The White House on Wednesday defended the invitation sent by first lady Michelle Obama to rapper and actor Common to attend a poetry event amid backlash over some of his lyrics that critics say promote violence.
Common, whose real name is Lonnie Rashid Lynn, Jr., is not considered a gangsta rapper, but some of his songs and poems feature violent imagery.
In one poem, he called for the metaphorical burning of President George W. Bush -- a "burning Bush." And in a song, he praised convicted cop-killer and former Black Panther Assata Shakur.
"While the president doesn't support the kind of lyrics that have been raised here, we do think some of the reports distort what Mr. Lynn stands for more broadly in order to stoke controversy," White House spokesman Jay Carney said Wednesday.
"He is within the genre of hip hop and rap in what's known as a conscious rapper," he said, adding that President Obama appreciates the way Common tries to get children to focus on poetry, "as opposed to some of the negative influences of life on the street."
Carney cited a Fox News report from last October that described Common as a "rap legend" whose "music is very positive."
Carney added that he did not know whether the White House vetted the poetry to be recited at the reading Wednesday night.
"The fact is, Mr. Lynn has participated in other events in the past, including lighting the Christmas tree. I believe he's a multi-Grammy award-winning artist and he's been invited to this event about poetry," Carney said.
Some conservatives have howled in protest over Common's invite.
"Oh lovely, White House," Sarah Palin said sarcastically in a tweet.
Karl Rove, a former Bush senior adviser, called Common a "thug."
"President Obama last week said he wanted to recapture that special moment we had after 9/11 and here a week later we have an example of how the White House thinks it can recapture that moment by inviting a thug to the White House -- a man who called for the death of President Obama's predecessor," Rove told Fox News.
Common shrugged off the criticism.
"Politics is politics and everyone is entitled to their own opinion, I respect that," he said in a tweet. "The one thing that shouldn't be questioned is my support for the police officers and troops that protect us every day."
In a 2007 poem entitled "A Letter to the Law," Common railed against the U.S. invasion of Iraq invasion while urban areas were being neglected.
"Seeing a fiend being hung/With that happening, why they messing with Saddam?
"Burn a Bush cos' for peace he no push no button/Killing over oil and grease/no weapons of destruction."
In 2000, Common released an album that included the song, "A Song for Assata," in which he portrayed Shakur, formerly known as Joanne Chesimard, as standing up to an abusive and lawless police force.
"Your power and pride is beautiful," he raps. "May God bless your soul."
Shakur was convicted in the 1973 murder of New Jersey state trooper Werner Foerster. She escaped prison six years later and is now living under political asylum in Cuba.
Former New Jersey state trooper Sal Maggio, who is the vice president of the Former Troopers Association, told Fox News that he opposes the White House invite to Common on the same week that law enforcement officers are honoring their fallen comrades.
"He shouldn't be let into the White House," he said. "I don't think any time is right for a man like this who proposes violence toward police."
But Maggio said he thinks that the president and the first lady didn't know about the lyrics to this song.
Common has also defended the Rev.

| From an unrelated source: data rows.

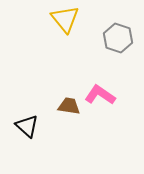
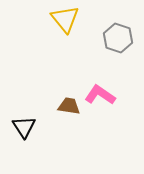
black triangle: moved 3 px left, 1 px down; rotated 15 degrees clockwise
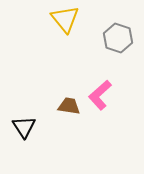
pink L-shape: rotated 76 degrees counterclockwise
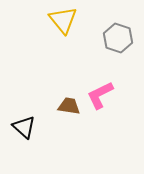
yellow triangle: moved 2 px left, 1 px down
pink L-shape: rotated 16 degrees clockwise
black triangle: rotated 15 degrees counterclockwise
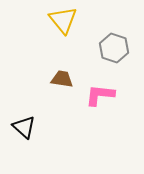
gray hexagon: moved 4 px left, 10 px down
pink L-shape: rotated 32 degrees clockwise
brown trapezoid: moved 7 px left, 27 px up
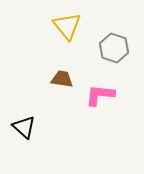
yellow triangle: moved 4 px right, 6 px down
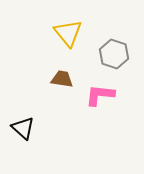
yellow triangle: moved 1 px right, 7 px down
gray hexagon: moved 6 px down
black triangle: moved 1 px left, 1 px down
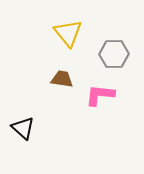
gray hexagon: rotated 20 degrees counterclockwise
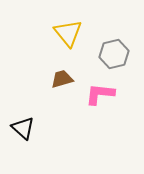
gray hexagon: rotated 12 degrees counterclockwise
brown trapezoid: rotated 25 degrees counterclockwise
pink L-shape: moved 1 px up
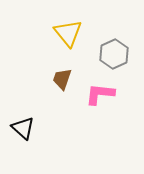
gray hexagon: rotated 12 degrees counterclockwise
brown trapezoid: rotated 55 degrees counterclockwise
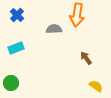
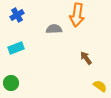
blue cross: rotated 16 degrees clockwise
yellow semicircle: moved 4 px right
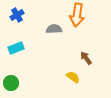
yellow semicircle: moved 27 px left, 9 px up
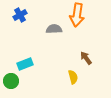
blue cross: moved 3 px right
cyan rectangle: moved 9 px right, 16 px down
yellow semicircle: rotated 40 degrees clockwise
green circle: moved 2 px up
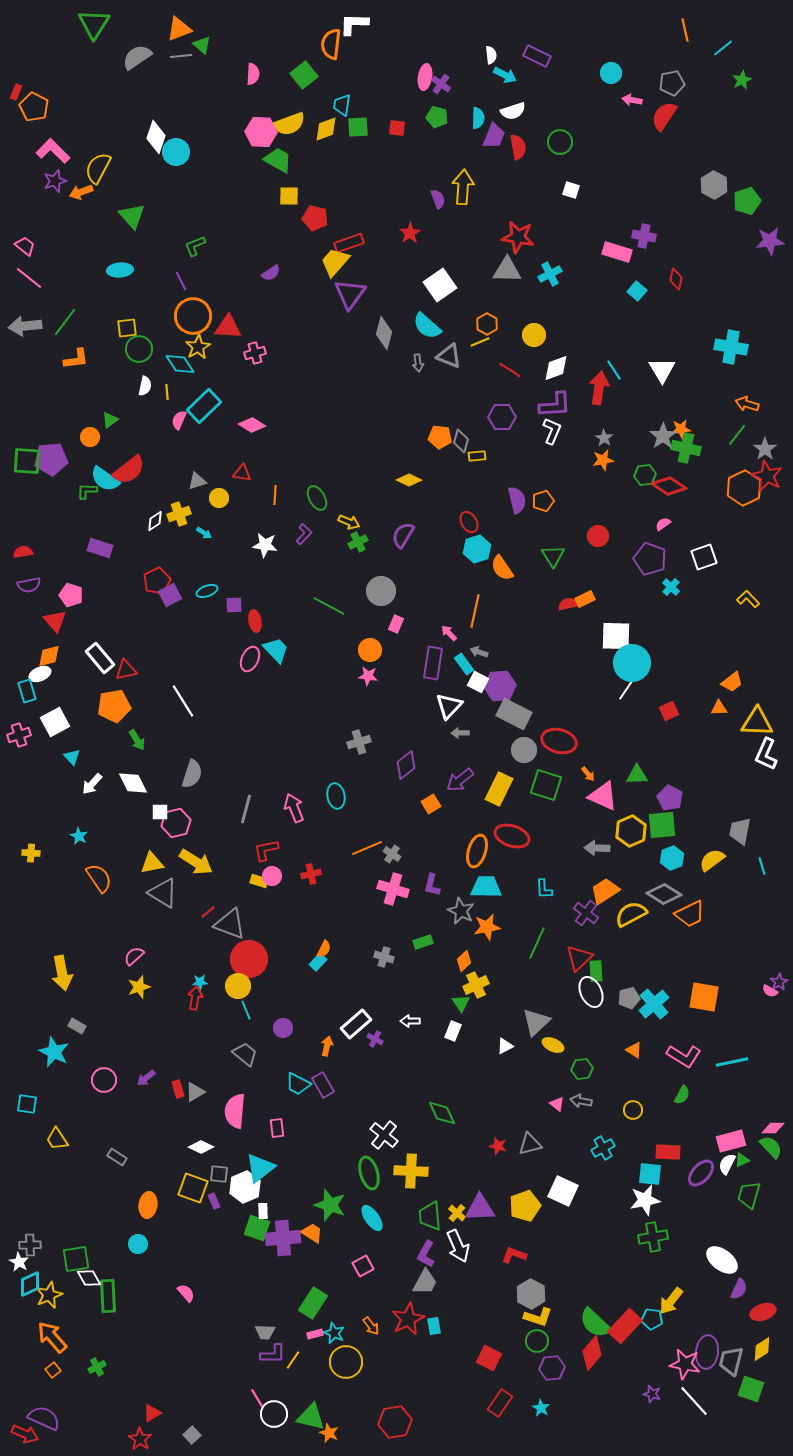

Jeremiah Wright, the pastor at the Obamas' church in Chicago who then-candidate Obama cut ties with after videos of his explosive sermons surfaced during the 2008 presidential campaign.

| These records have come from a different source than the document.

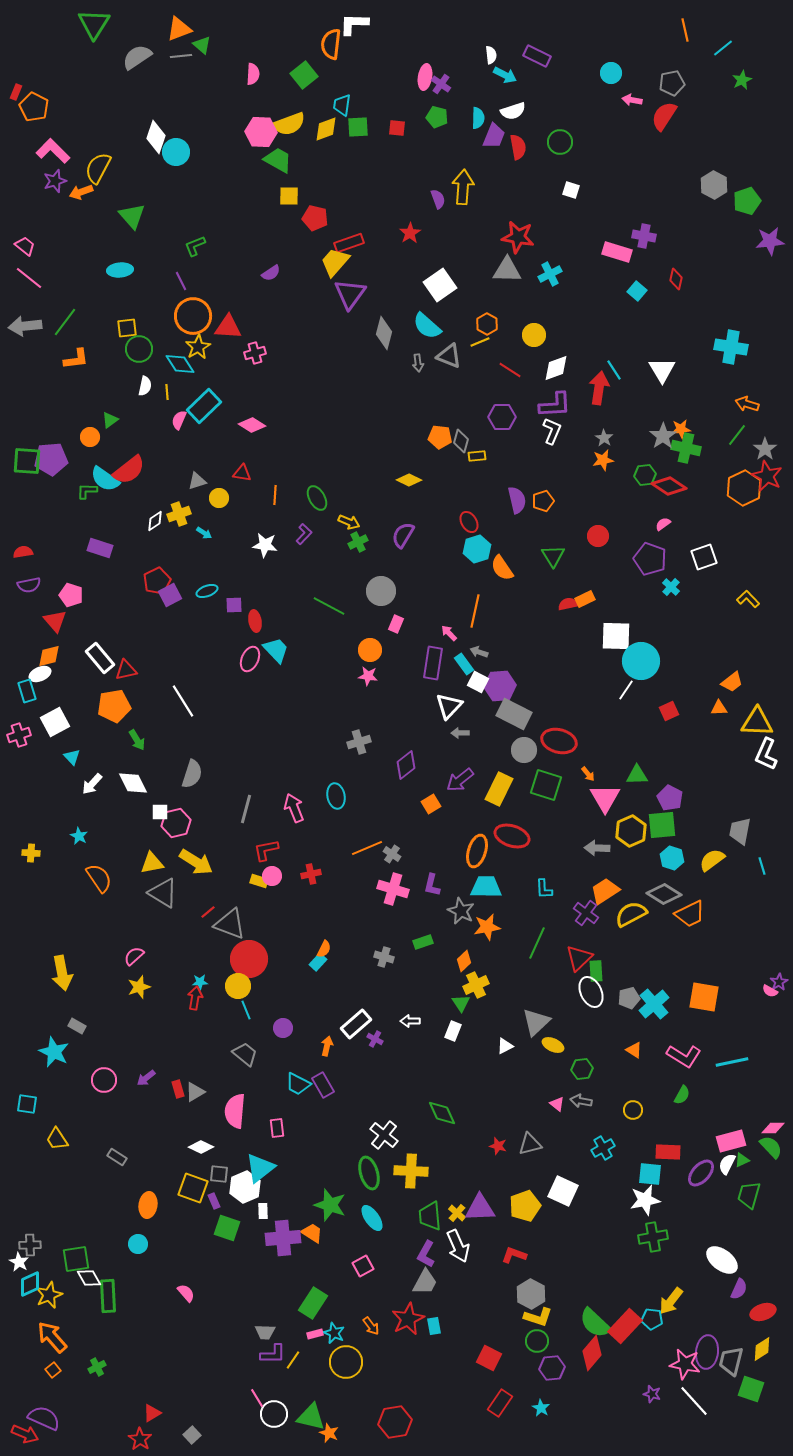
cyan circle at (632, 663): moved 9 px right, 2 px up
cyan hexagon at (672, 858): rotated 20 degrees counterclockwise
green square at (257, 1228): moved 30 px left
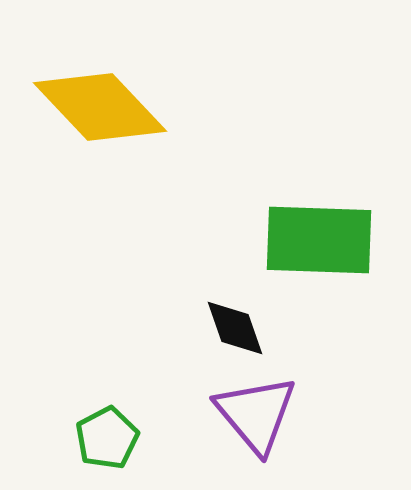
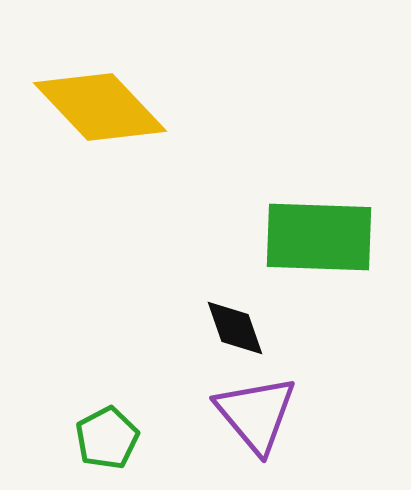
green rectangle: moved 3 px up
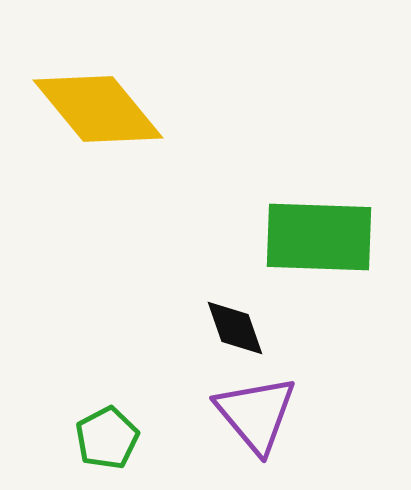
yellow diamond: moved 2 px left, 2 px down; rotated 4 degrees clockwise
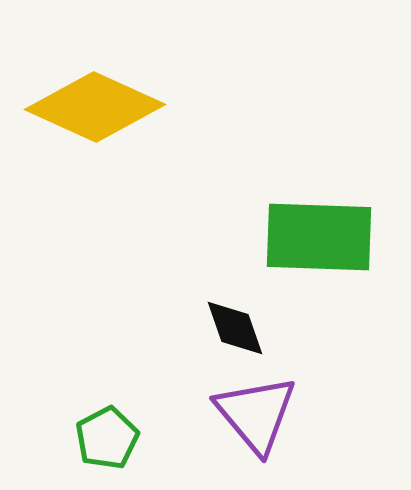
yellow diamond: moved 3 px left, 2 px up; rotated 26 degrees counterclockwise
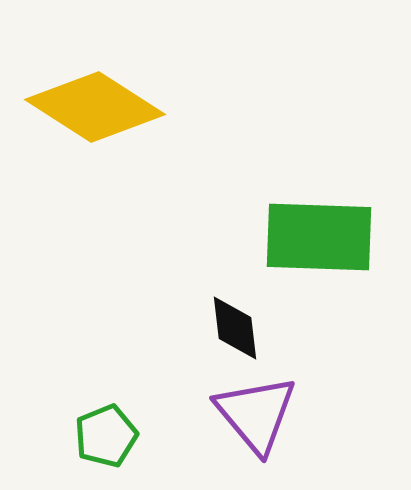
yellow diamond: rotated 8 degrees clockwise
black diamond: rotated 12 degrees clockwise
green pentagon: moved 1 px left, 2 px up; rotated 6 degrees clockwise
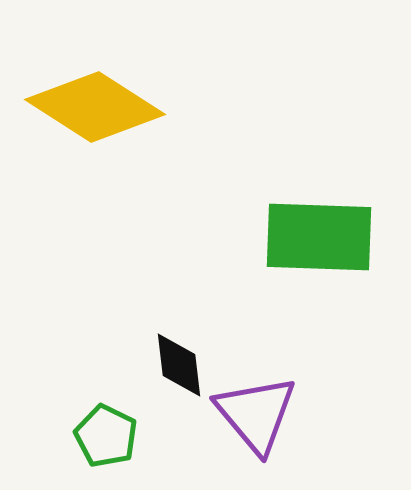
black diamond: moved 56 px left, 37 px down
green pentagon: rotated 24 degrees counterclockwise
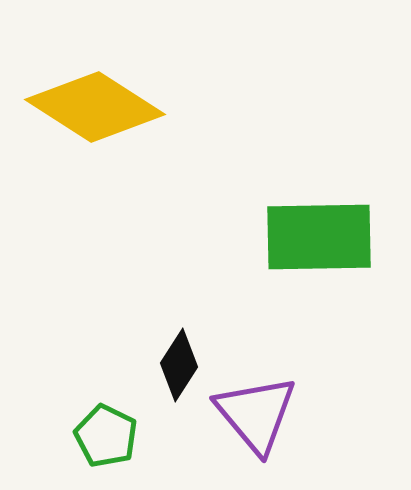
green rectangle: rotated 3 degrees counterclockwise
black diamond: rotated 40 degrees clockwise
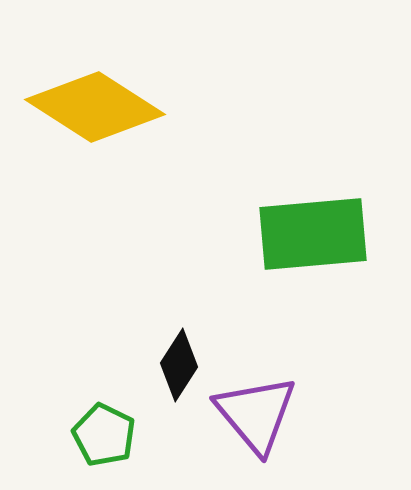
green rectangle: moved 6 px left, 3 px up; rotated 4 degrees counterclockwise
green pentagon: moved 2 px left, 1 px up
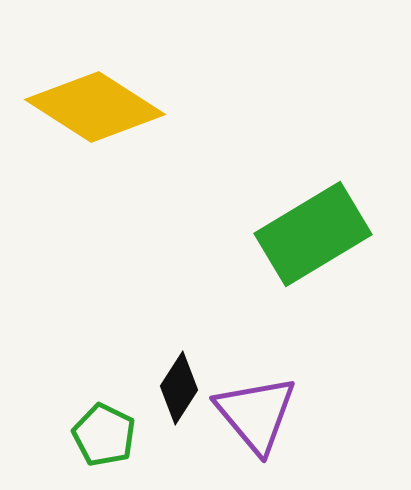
green rectangle: rotated 26 degrees counterclockwise
black diamond: moved 23 px down
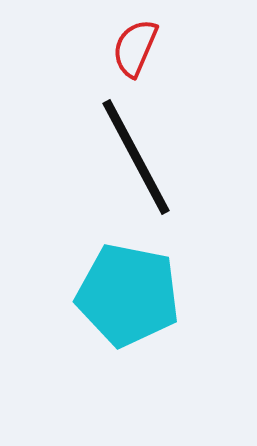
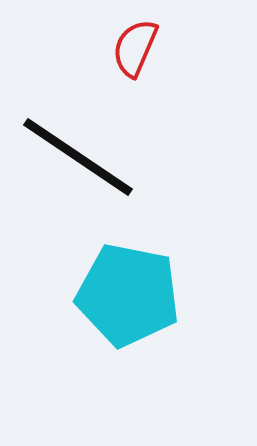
black line: moved 58 px left; rotated 28 degrees counterclockwise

In the sermons, Wright accused the U.S. government of racism and in the days after the Sept. 11 terrorist attacks. "America's chickens are coming home to roost" after it dropped atomic bombs on Japan and "supported state terrorism against Palestinians and black South Africans," Wright said at the time.
"He never really was against white people or another race," Common told Electronic Urban Report in 2008. "It was more against an establishment that was oppressing people. I think we all can see that this country has problems and a lot of it starts in the political system."
Common said during the 2008 presidential race that Wright's sermons were filled with love, not hate.
"What I picked up from the pews…was messages of love," he said. "Anything that was going on against that love he would acknowledge and expose. He's been a preacher that's helped raise one of the greatest political figures in the world, and hopefully, the next president. He's also raised one of the greatest rappers in the world."